Бритт-Мари сидела рядом, сложив руки в замок на коленях и глядя на клетку с какаду в другом конце комнаты. Какаду, похоже, Бритт-Мари не понравился. Эльса не очень разбиралась в языке какаду, но неожиданно почувствовала полную солидарность с Бритт-Мари.
– Вам вовсе не обязательно здесь сидеть, – сказала Эльса сердитым охрипшим голосом.
Бритт-Мари смахнула с жакета невидимые соринки от птичьего корма и ответила, не спуская взгляда с какаду:
– Мне это вовсе не трудно. Не волнуйся, дружочек. Я никуда не спешу.
Вредности в голосе Бритт-Мари почти не ощущалось. Сейчас полицейские допрашивали папу и Альфа, Бритт-Мари допросили первой, поэтому она предложила посидеть с Эльсой у ветеринара, пока не появятся новости о состоянии ворса. На самом деле Бритт-Мари не такая вредная. Просто ей трудно говорить по-другому.

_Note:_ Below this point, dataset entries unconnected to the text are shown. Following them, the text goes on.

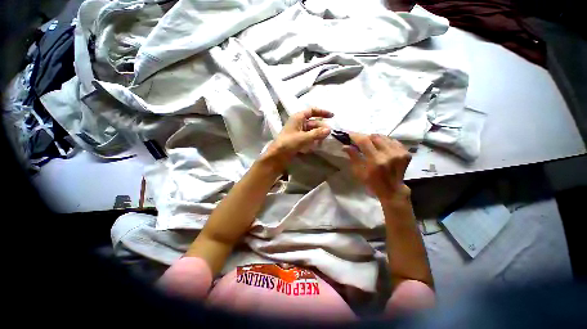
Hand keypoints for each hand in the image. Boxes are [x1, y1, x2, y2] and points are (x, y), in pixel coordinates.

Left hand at [262, 107, 332, 170]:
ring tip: (325, 140)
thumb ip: (316, 133)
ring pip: (311, 131)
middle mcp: (298, 123)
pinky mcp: (298, 140)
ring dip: (318, 134)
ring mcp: (298, 132)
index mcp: (298, 118)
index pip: (312, 111)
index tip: (332, 116)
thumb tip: (329, 130)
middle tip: (329, 134)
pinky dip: (314, 140)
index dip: (322, 112)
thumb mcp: (303, 137)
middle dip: (321, 127)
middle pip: (313, 122)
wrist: (277, 156)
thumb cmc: (288, 143)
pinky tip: (318, 145)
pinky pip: (309, 138)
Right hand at [343, 133, 411, 202]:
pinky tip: (381, 147)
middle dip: (365, 137)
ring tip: (370, 144)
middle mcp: (388, 154)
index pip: (364, 141)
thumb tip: (345, 145)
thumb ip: (353, 157)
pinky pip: (393, 140)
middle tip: (360, 141)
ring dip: (375, 138)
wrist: (392, 189)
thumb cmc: (371, 182)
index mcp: (375, 161)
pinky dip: (385, 141)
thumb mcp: (358, 171)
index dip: (356, 135)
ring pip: (384, 137)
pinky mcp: (405, 153)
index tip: (350, 134)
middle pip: (374, 136)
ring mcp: (399, 153)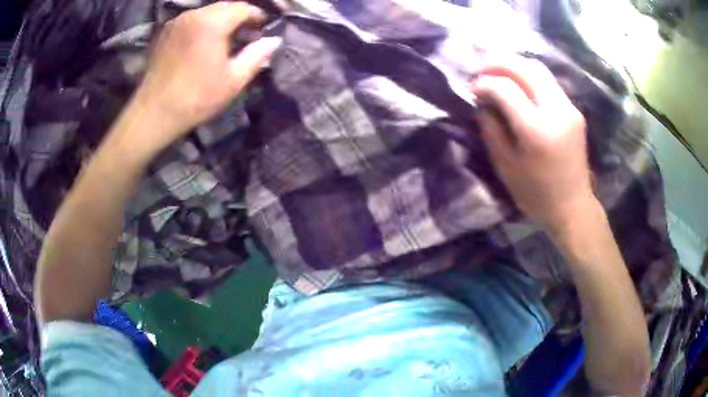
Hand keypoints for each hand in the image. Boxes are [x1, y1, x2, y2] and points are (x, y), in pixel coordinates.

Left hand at [126, 2, 280, 154]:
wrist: (154, 113)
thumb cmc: (196, 98)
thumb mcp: (233, 80)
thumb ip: (257, 55)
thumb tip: (275, 41)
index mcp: (213, 22)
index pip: (243, 8)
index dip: (257, 16)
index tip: (262, 30)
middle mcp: (194, 14)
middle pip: (225, 7)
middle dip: (239, 17)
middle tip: (245, 37)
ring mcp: (177, 22)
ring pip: (207, 12)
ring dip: (220, 21)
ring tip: (224, 41)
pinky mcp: (165, 32)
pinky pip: (191, 20)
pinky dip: (202, 26)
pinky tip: (202, 44)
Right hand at [471, 57, 594, 230]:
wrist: (572, 207)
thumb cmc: (536, 194)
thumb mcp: (506, 167)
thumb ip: (491, 130)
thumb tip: (482, 103)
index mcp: (537, 129)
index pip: (506, 88)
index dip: (484, 83)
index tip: (472, 89)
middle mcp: (556, 111)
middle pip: (525, 67)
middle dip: (498, 63)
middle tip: (481, 70)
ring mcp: (569, 108)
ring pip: (539, 69)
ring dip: (515, 65)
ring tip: (497, 73)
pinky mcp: (574, 110)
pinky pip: (549, 82)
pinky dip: (529, 76)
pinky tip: (518, 85)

– А знаете, если бы вы всегда говорили таким милым голосом, то, может, люди бы к вам относились гораздо лучше. Все зависит от вас! – Эльса старалась говорить как можно дружелюбнее. Получилось так себе.
Она вытерла слезы ладонью. Главное – не думать о ворсе и смерти. Только это не так-то просто. Бритт-Мари поджала губы и сложила руки замком на коленях.

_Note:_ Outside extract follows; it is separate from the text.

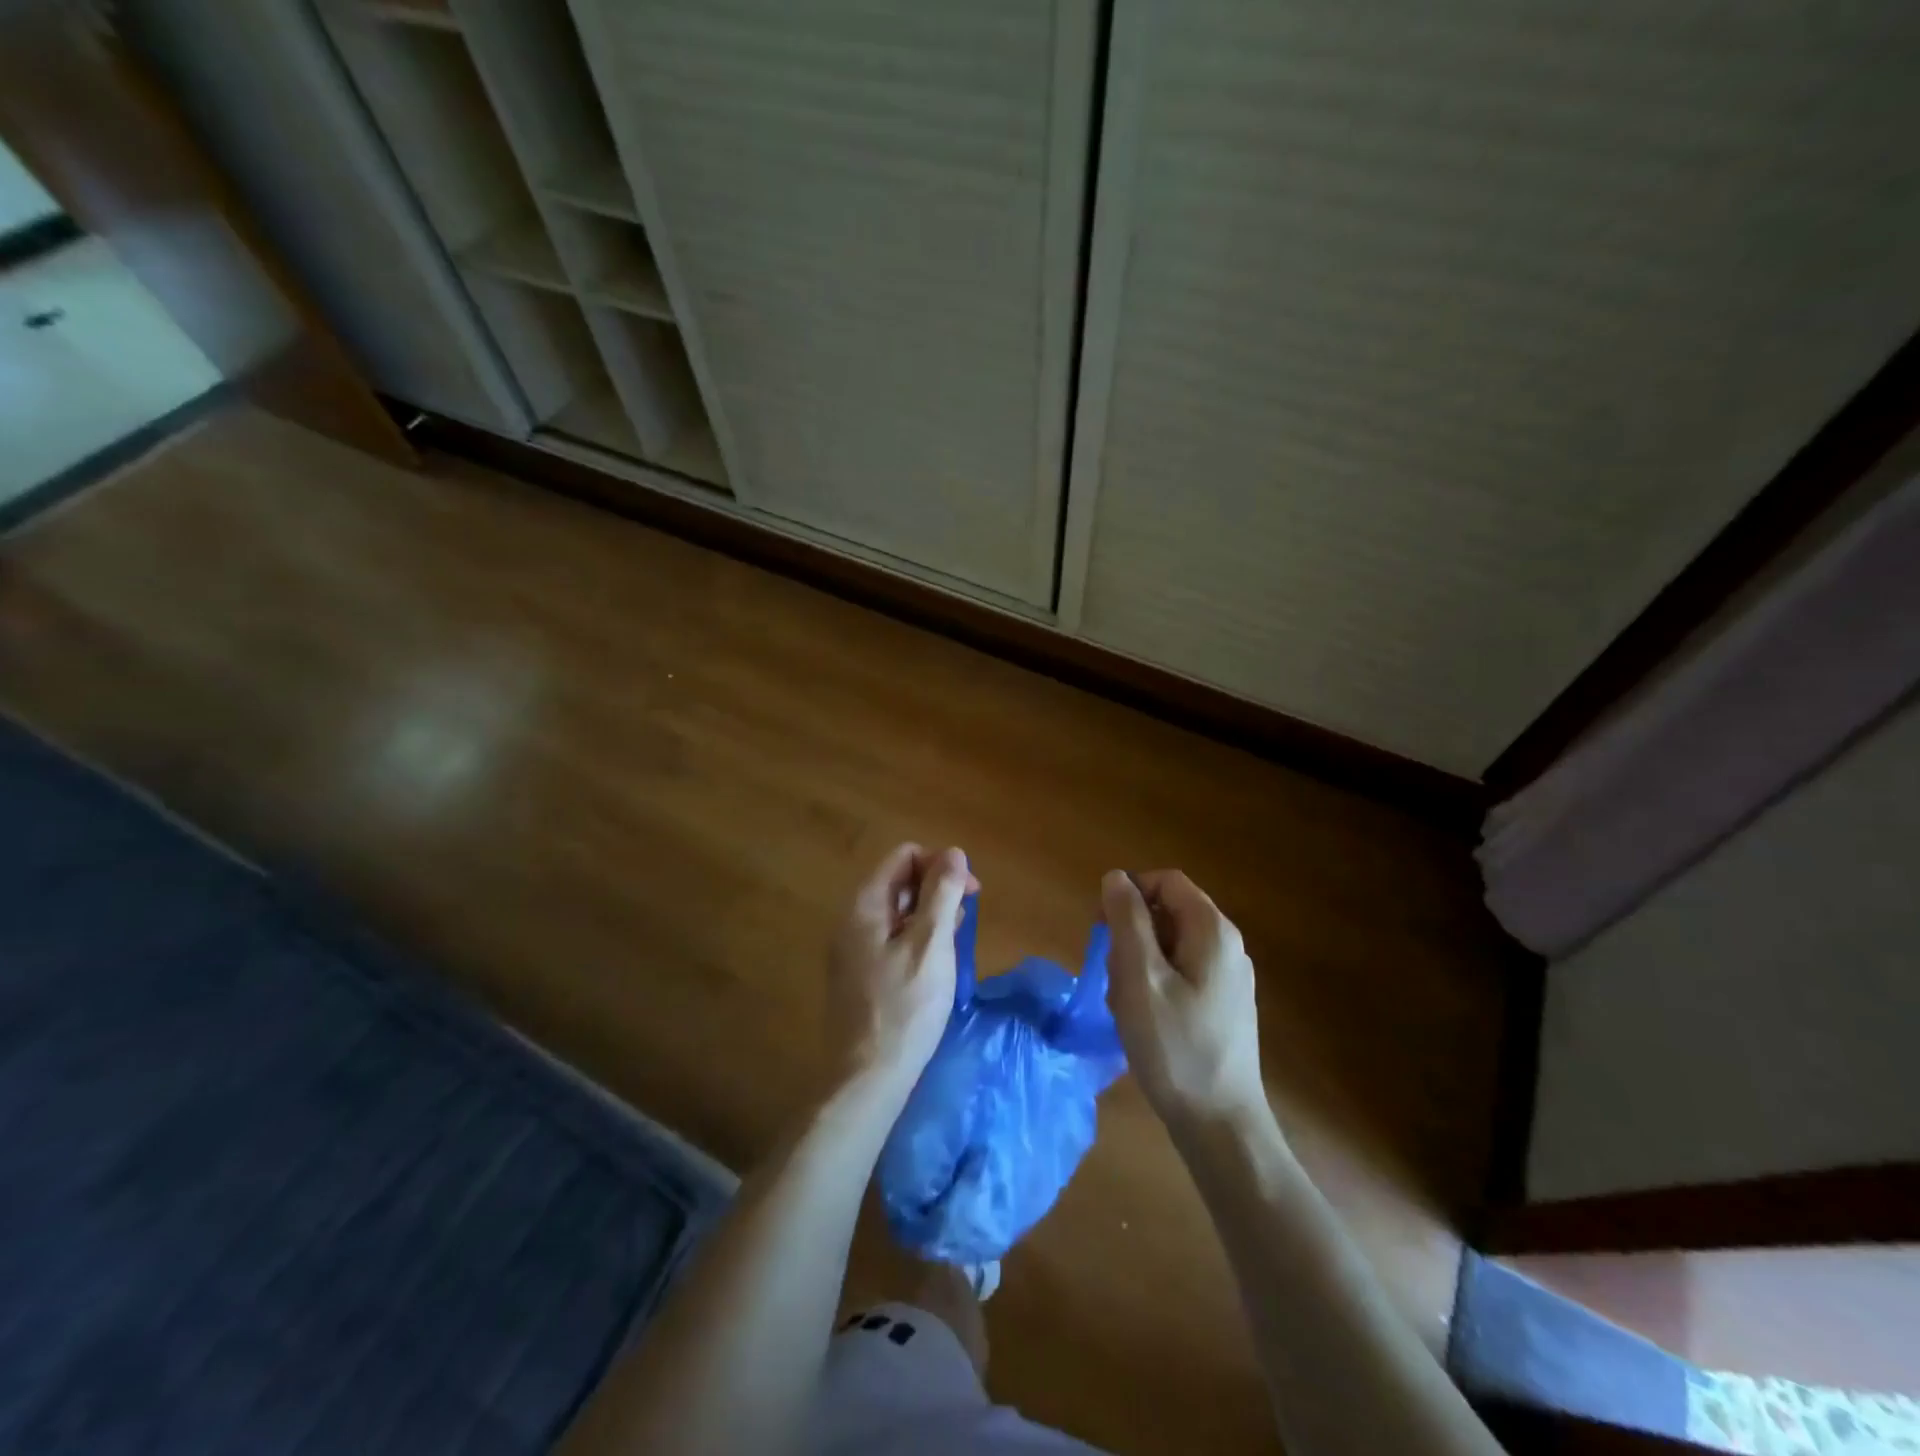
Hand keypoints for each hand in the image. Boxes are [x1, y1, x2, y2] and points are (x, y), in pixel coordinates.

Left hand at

– Да-да, понимаю, чего еще от вас ждать. В вашей семье всегда так думали. Ничего удивительного.
Эльса вздохнула:
– Я ничего плохого в виду не имела.
– Ни в коем случае, я все понимаю. Вы никогда не имели в виду ничего плохого.
Эльса обмотала руки гриффиндорским шарфом и набрала побольше воздуха в легкие.
– Вы очень храбрая. Как вы только не побоялись встать между Сэмом и Волчьим Сердцем, – тихо сказала она.
Бритт-Мари смахнула к себе в ладонь со стола невидимые зернышки из птичьего корма, а может, еще какие невидимые крошки. Она сидела, зажав их в кулак, и искала глазами невидимую корзину для мусора.
– В нашем подъезде не принято убивать. Разве мы варвары? – быстро проговорила она, чтобы Эльса не услышала, как дрожит ее голос.
Они молчали. Так бывает, когда люди пытаются помириться второй раз за два дня, но не хотят произносить это вслух.
Бритт-Мари хорошенько взбила подушку, лежавшую рядом с ней на диване.
– Не думай, будто я ненавидела твою бабушку, – сказала она, не глядя на Эльсу.
– Не думайте, будто она ненавидела вас, – сказала Эльса, не глядя на Бритт-Мари.
Бритт-Мари снова сложила руки и прикрыла глаза.
– Я никогда не хотела, чтобы наш дом стал кондоминиумом. Этого хочет Кент, а для меня главное, чтобы он был счастлив. Он хочет продать квартиру, заработать денег и переехать. А я переезжать не хочу.